Problem statement:
The response should consist of the data below, copied exactly, with no pictures in it.

Provided entries:

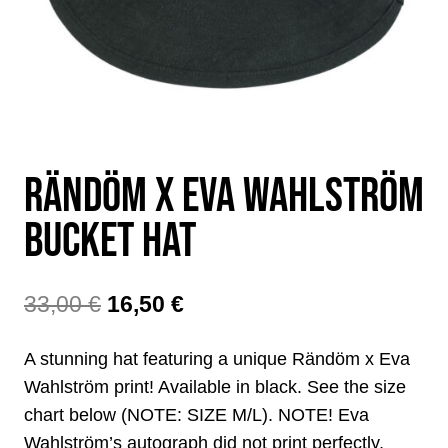
RÄNDÖM X EVA WAHLSTRÖM
BUCKET HAT
The
The
33,00
€
16,50
€
original
current
A stunning hat featuring a unique Rändöm x Eva
price
price
Wahlström print! Available in black. See the size
was:
is:
chart below (NOTE: SIZE M/L). NOTE! Eva
Wahlström’s autograph did not print perfectly,
€33.00.
€16.50.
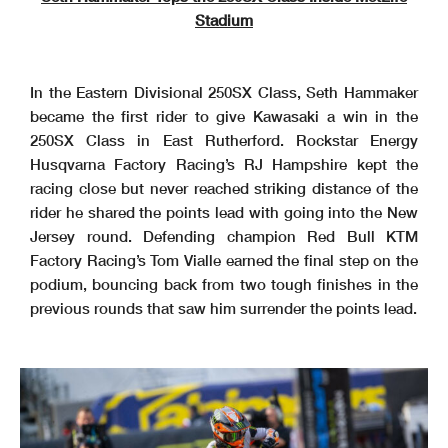
Stadium
In the Eastern Divisional 250SX Class, Seth Hammaker
became the first rider to give Kawasaki a win in the
250SX Class in East Rutherford. Rockstar Energy
Husqvarna Factory Racing’s RJ Hampshire kept the
racing close but never reached striking distance of the
rider he shared the points lead with going into the New
Jersey round. Defending champion Red Bull KTM
Factory Racing’s Tom Vialle earned the final step on the
podium, bouncing back from two tough finishes in the
previous rounds that saw him surrender the points lead.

Your response:
RÄNDÖM X EVA WAHLSTRÖM
BUCKET HAT
The
The
33,00
€
16,50
€
original
current
A stunning hat featuring a unique Rändöm x Eva
price
price
Wahlström print! Available in black. See the size
was:
is:
chart below (NOTE: SIZE M/L). NOTE! Eva
Wahlström’s autograph did not print perfectly,
€33.00.
€16.50.
Stadium
In the Eastern Divisional 250SX Class, Seth Hammaker
became the first rider to give Kawasaki a win in the
250SX Class in East Rutherford. Rockstar Energy
Husqvarna Factory Racing’s RJ Hampshire kept the
racing close but never reached striking distance of the
rider he shared the points lead with going into the New
Jersey round. Defending champion Red Bull KTM
Factory Racing’s Tom Vialle earned the final step on the
podium, bouncing back from two tough finishes in the
previous rounds that saw him surrender the points lead.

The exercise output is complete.